How to complete this task: The material below contains a line with "நீங்களும் ஜோதிடர் ஆகலாம்! - ஜோதிடப்" and a line with "Alerte réapprovisionnement". Copy exactly those two lines and all lines between them.

*** Recorded data ***

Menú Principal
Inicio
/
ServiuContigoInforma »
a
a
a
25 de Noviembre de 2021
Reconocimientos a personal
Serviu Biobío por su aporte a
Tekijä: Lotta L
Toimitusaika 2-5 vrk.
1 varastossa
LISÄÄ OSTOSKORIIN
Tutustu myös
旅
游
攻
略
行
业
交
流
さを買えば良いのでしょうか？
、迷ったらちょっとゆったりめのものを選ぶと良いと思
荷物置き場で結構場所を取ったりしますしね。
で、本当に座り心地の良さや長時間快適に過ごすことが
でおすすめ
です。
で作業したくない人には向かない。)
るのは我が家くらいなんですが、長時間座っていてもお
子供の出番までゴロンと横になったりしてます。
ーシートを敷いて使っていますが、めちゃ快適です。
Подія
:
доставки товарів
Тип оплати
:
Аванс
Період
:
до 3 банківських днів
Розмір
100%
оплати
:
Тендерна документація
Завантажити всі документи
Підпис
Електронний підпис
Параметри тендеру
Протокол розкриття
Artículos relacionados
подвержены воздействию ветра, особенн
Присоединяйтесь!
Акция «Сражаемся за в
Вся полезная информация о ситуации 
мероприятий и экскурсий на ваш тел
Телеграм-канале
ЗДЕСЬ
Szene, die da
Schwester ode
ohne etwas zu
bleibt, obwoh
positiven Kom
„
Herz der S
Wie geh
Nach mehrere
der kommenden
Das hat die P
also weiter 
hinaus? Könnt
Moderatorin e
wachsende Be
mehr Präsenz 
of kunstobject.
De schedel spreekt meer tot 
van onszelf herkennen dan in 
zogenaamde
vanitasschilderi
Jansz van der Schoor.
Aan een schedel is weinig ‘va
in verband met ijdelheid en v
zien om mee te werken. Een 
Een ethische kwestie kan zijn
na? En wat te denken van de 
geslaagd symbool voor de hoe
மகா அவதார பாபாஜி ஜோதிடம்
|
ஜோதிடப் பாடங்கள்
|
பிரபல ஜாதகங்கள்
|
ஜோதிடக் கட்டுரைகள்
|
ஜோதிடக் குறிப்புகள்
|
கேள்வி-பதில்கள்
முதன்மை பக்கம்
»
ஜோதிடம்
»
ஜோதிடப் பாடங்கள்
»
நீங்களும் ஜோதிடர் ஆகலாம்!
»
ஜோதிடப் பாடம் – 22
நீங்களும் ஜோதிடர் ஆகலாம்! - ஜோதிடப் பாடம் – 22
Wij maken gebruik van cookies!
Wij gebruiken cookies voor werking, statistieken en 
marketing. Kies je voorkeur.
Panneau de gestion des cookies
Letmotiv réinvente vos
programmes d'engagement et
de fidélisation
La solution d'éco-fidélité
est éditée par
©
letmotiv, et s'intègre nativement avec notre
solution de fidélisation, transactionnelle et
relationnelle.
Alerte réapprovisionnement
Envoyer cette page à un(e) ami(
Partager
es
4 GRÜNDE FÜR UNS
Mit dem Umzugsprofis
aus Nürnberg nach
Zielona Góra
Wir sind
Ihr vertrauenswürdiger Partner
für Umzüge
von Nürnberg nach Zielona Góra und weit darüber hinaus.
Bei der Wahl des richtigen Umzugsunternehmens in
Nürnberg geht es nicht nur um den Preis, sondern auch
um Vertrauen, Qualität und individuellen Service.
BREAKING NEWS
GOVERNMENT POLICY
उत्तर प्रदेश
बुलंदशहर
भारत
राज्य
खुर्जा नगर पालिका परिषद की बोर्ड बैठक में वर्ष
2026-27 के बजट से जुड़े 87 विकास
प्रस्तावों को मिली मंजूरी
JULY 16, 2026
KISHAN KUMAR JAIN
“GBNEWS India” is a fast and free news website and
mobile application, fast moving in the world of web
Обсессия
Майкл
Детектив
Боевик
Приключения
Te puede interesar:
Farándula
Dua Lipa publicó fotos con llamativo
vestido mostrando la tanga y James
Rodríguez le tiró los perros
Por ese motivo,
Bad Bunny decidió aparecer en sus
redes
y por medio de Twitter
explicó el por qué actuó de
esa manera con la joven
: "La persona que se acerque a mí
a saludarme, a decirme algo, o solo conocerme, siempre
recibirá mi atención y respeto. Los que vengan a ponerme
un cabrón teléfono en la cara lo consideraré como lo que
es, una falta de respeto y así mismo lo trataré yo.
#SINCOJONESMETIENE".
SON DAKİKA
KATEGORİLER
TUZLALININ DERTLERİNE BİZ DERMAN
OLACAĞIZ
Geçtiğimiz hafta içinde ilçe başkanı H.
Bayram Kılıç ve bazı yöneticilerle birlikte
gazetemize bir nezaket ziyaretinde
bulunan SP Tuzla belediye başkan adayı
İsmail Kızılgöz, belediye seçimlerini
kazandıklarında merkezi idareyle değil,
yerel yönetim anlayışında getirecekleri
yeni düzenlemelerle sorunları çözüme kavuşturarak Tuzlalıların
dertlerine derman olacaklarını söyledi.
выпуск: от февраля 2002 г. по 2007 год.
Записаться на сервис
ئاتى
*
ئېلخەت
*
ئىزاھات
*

*** End of Recorded data ***

Answer section:
நீங்களும் ஜோதிடர் ஆகலாம்! - ஜோதிடப் பாடம் – 22
Wij maken gebruik van cookies!
Wij gebruiken cookies voor werking, statistieken en 
marketing. Kies je voorkeur.
Panneau de gestion des cookies
Letmotiv réinvente vos
programmes d'engagement et
de fidélisation
La solution d'éco-fidélité
est éditée par
©
letmotiv, et s'intègre nativement avec notre
solution de fidélisation, transactionnelle et
relationnelle.
Alerte réapprovisionnement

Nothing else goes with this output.